PAGE EXTRACT

· · · ·

TSTR vs TRTR: how to measure if synthetic medical data actually works?
By Soheil Fallah · Data Scientist & AI Consultant · peer-reviewed researcher in generative AI
Published 24 June 2026 · Updated 24 June 2026 · 2 min read
TSTR means train on synthetic, test on real: you train a model only on generated data, then evaluate it on real, held-out data. TRTR (train real, test real) is the reference you judge it against. The distance between the two scores tells you how much task-relevant signal the synthetic data actually kept, which is a different thing from how realistic it looks.
Why "looks real" is not enough
A generator can produce images that pass a visual check and still be useless for a task, because it captured texture without the features a classifier depends on. Fidelity scores like the Fréchet Inception Distance (FID) measure how close two image distributions are, not whether a model trained on one can do a job on the other. TSTR ties the synthetic data to a concrete model metric instead of an impression.

· · · ·

WORK ORDER 1
Do these statements agree with the TSTR page? Answer yes or no for each, and quote the words of the page that decide it.
(a) In TSTR, a model is trained only on generated data and then evaluated on real, held-out data.
(b) Fidelity scores like FID measure whether a model trained on one image distribution can do a job on another.
(c) TRTR serves as the reference that TSTR is judged against.
WORK ORDER 2
Can you transcribe the TSTR page word for word from "TSTR vs TRTR: how" to "realistic it looks."?

EXTRACTED DATA
· · · ·

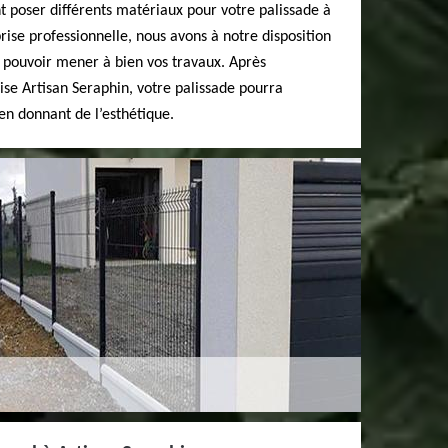
nt poser différents matériaux pour votre palissade à
ise professionnelle, nous avons à notre disposition
r pouvoir mener à bien vos travaux. Après
rise Artisan Seraphin, votre palissade pourra
 en donnant de l’esthétique.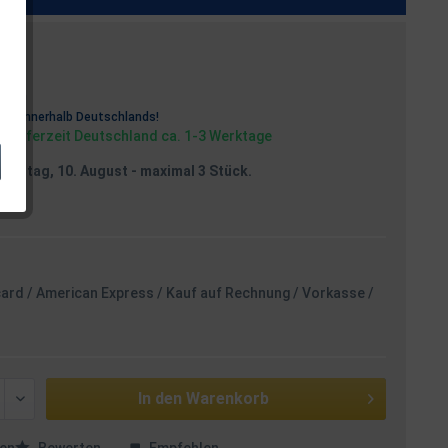
osten
rei
innerhalb Deutschlands!
, Lieferzeit Deutschland ca. 1-3 Werktage
Montag, 10. August
- maximal 3 Stück.
card / American Express / Kauf auf Rechnung / Vorkasse /
In den
Warenkorb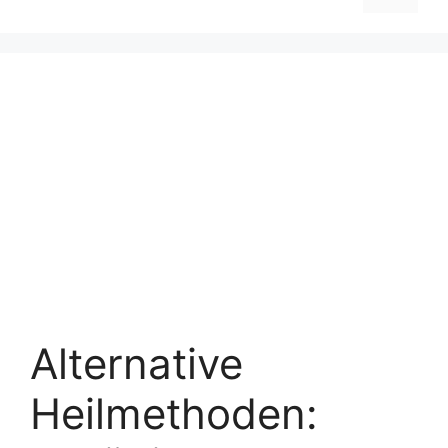
Alternative
Heilmethoden: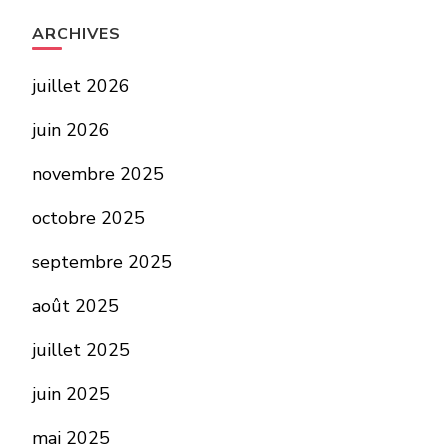
ARCHIVES
juillet 2026
juin 2026
novembre 2025
octobre 2025
septembre 2025
août 2025
juillet 2025
juin 2025
mai 2025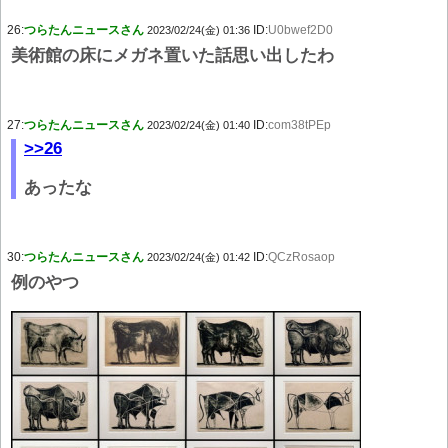
26:
つらたんニュースさん
ID:
U0bwef2D0
2023/02/24(金) 01:36
美術館の床にメガネ置いた話思い出したわ
27:
つらたんニュースさん
ID:
com38tPEp
2023/02/24(金) 01:40
>>26
あったな
30:
つらたんニュースさん
ID:
QCzRosaop
2023/02/24(金) 01:42
例のやつ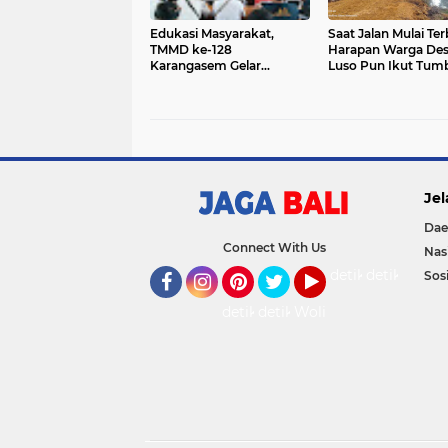
Edukasi Masyarakat,
Saat Jalan Mulai Te
TMMD ke-128
Harapan Warga De
Karangasem Gelar
Luso Pun Ikut Tum
Sosialisasi Penegakan
Perda Tata Ruang
Jel
Dae
Connect With Us
Nas
detikOto
detikTravel
Sosi
Facebook
Instagram
Pinterest
Twitter
YouTube
detikFood
detikHealth
Wolipop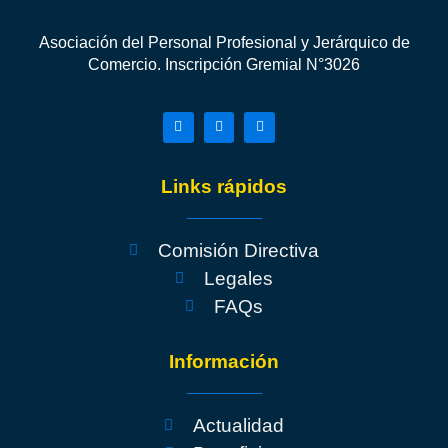
Asociación del Personal Profesional y Jerárquico de
Comercio. Inscripción Gremial N°3026
Links rápidos
Comisión Directiva
Legales
FAQs
Información
Actualidad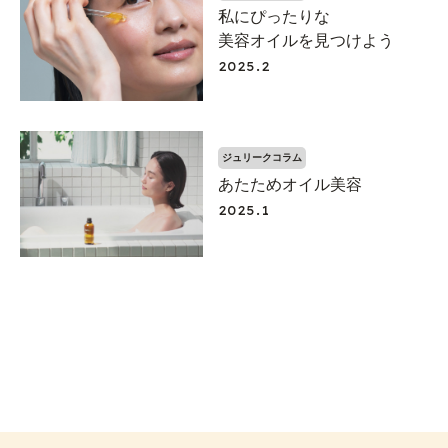
私にぴったりな
美容オイルを
見つけよう
2025.2
ジュリークコラム
あたためオイル美容
2025.1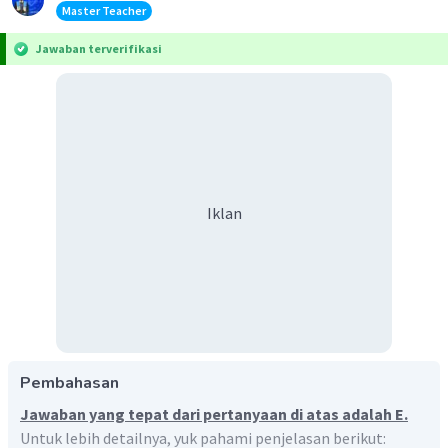
Master Teacher
Jawaban terverifikasi
Iklan
Pembahasan
Jawaban yang tepat dari pertanyaan di atas adalah E.
Untuk lebih detailnya, yuk pahami penjelasan berikut: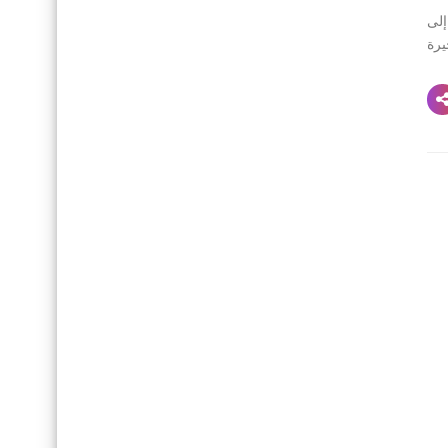
إلى
يرة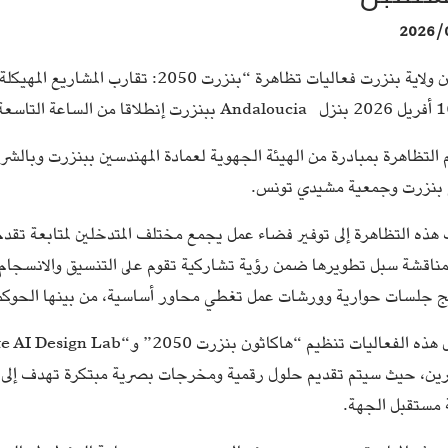
2026/
تحتضن ولاية بنزرت فعاليات تظاهرة “بنزر
التظاهرة بمبادرة من الهيئة الجهوية لعمادة المهندسين ببنزرت وبالشراك
بنزرت وجمعية مشيدي تونس.
ذه التظاهرة إلى توفير فضاء عمل يجمع مختلف المتدخلين لمتابعة تقدم 
ناقشة سبل تطويرها ضمن رؤية تشاركية تقوم على التنسيق والانسجام ب
مج جلسات حوارية وورشات عمل تغطي محاور أساسية، من بينها الحوكمة، ال
كرين، حيث سيتم تقديم حلول رقمية ومخرجات بصرية مبتكرة تهدف إلى دع
مستقبل الجهة.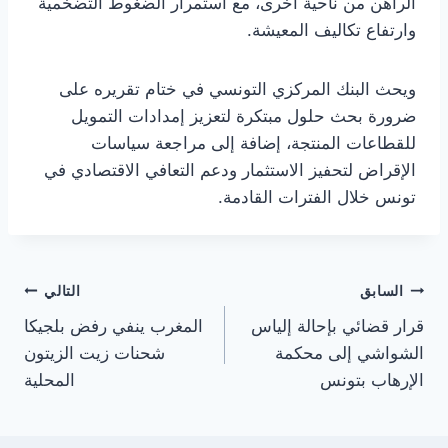
الراهن من ناحية أخرى، مع استمرار الضغوط التضخمية
وارتفاع تكاليف المعيشة.
ويحث البنك المركزي التونسي في ختام تقريره على
ضرورة بحث حلول مبتكرة لتعزيز إمدادات التمويل
للقطاعات المنتجة، إضافة إلى مراجعة سياسات
الإقراض لتحفيز الاستثمار ودعم التعافي الاقتصادي في
تونس خلال الفترات القادمة.
تصفّح
السابق
التالي
قرار قضائي بإحالة إلياس
المغرب ينفي رفض بلجيكا
المقالات
الشواشي إلى محكمة
شحنات زيت الزيتون
الإرهاب بتونس
المحلية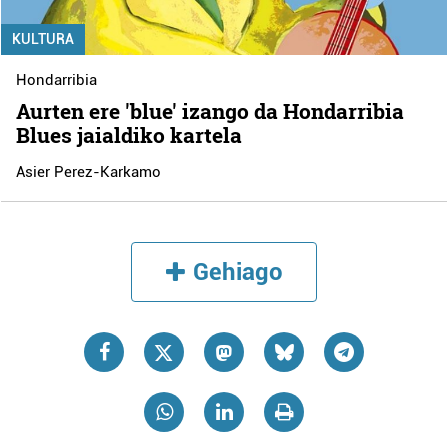
KULTURA
Hondarribia
Aurten ere 'blue' izango da Hondarribia
Blues jaialdiko kartela
Asier Perez-Karkamo
Gehiago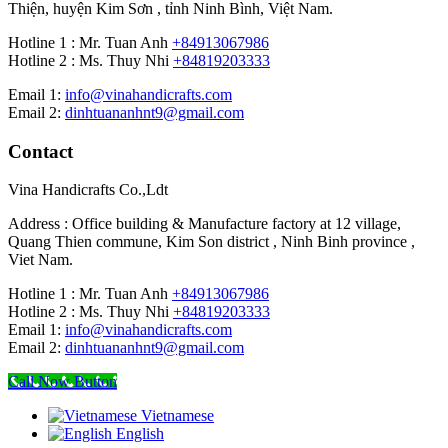
Thiện, huyện Kim Sơn , tỉnh Ninh Bình, Việt Nam.
Hotline 1 : Mr. Tuan Anh
+84913067986
Hotline 2 : Ms. Thuy Nhi
+84819203333
Email 1:
info@vinahandicrafts.com
Email 2:
dinhtuananhnt9@gmail.com
Contact
Vina Handicrafts Co.,Ldt
Address : Office building & Manufacture factory at 12 village,
Quang Thien commune, Kim Son district , Ninh Binh province ,
Viet Nam.
Hotline 1 : Mr. Tuan Anh
+84913067986
Hotline 2 : Ms. Thuy Nhi
+84819203333
Email 1:
info@vinahandicrafts.com
Email 2:
dinhtuananhnt9@gmail.com
Call Now Button
Vietnamese
English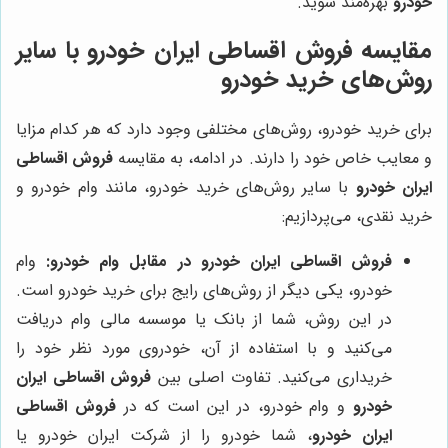
خودرو
بهره‌مند شوید.
مقایسه فروش اقساطی ایران خودرو با سایر
روش‌های خرید خودرو
برای خرید خودرو، روش‌های مختلفی وجود دارد که هر کدام مزایا
و معایب خاص خود را دارند. در ادامه، به مقایسه
فروش اقساطی
ایران خودرو
با سایر روش‌های خرید خودرو، مانند وام خودرو و
خرید نقدی، می‌پردازیم:
فروش اقساطی ایران خودرو در مقابل وام خودرو:
وام
خودرو، یکی دیگر از روش‌های رایج برای خرید خودرو است.
در این روش، شما از بانک یا موسسه مالی وام دریافت
می‌کنید و با استفاده از آن، خودروی مورد نظر خود را
خریداری می‌کنید. تفاوت اصلی بین
فروش اقساطی ایران
خودرو
و وام خودرو، در این است که در
فروش اقساطی
ایران خودرو
، شما خودرو را از شرکت ایران خودرو یا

· · · ·

WRITTEN SOLUTION 1
(a) Yes: "you train a model only on generated data, then evaluate it on real, held-out data"
(b) No: "measure how close two image distributions are, not whether a model trained on one can do a job on the other"
(c) Yes: "TRTR (train real, test real) is the reference you judge it against"

WRITTEN SOLUTION 2
TSTR vs TRTR: how to measure if synthetic medical data actually works?
By Soheil Fallah · Data Scientist & AI Consultant · peer-reviewed researcher in generative AI
Published 24 June 2026 · Updated 24 June 2026 · 2 min read
TSTR means train on synthetic, test on real: you train a model only on generated data, then evaluate it on real, held-out data. TRTR (train real, test real) is the reference you judge it against. The distance between the two scores tells you how much task-relevant signal the synthetic data actually kept, which is a different thing from how realistic it looks.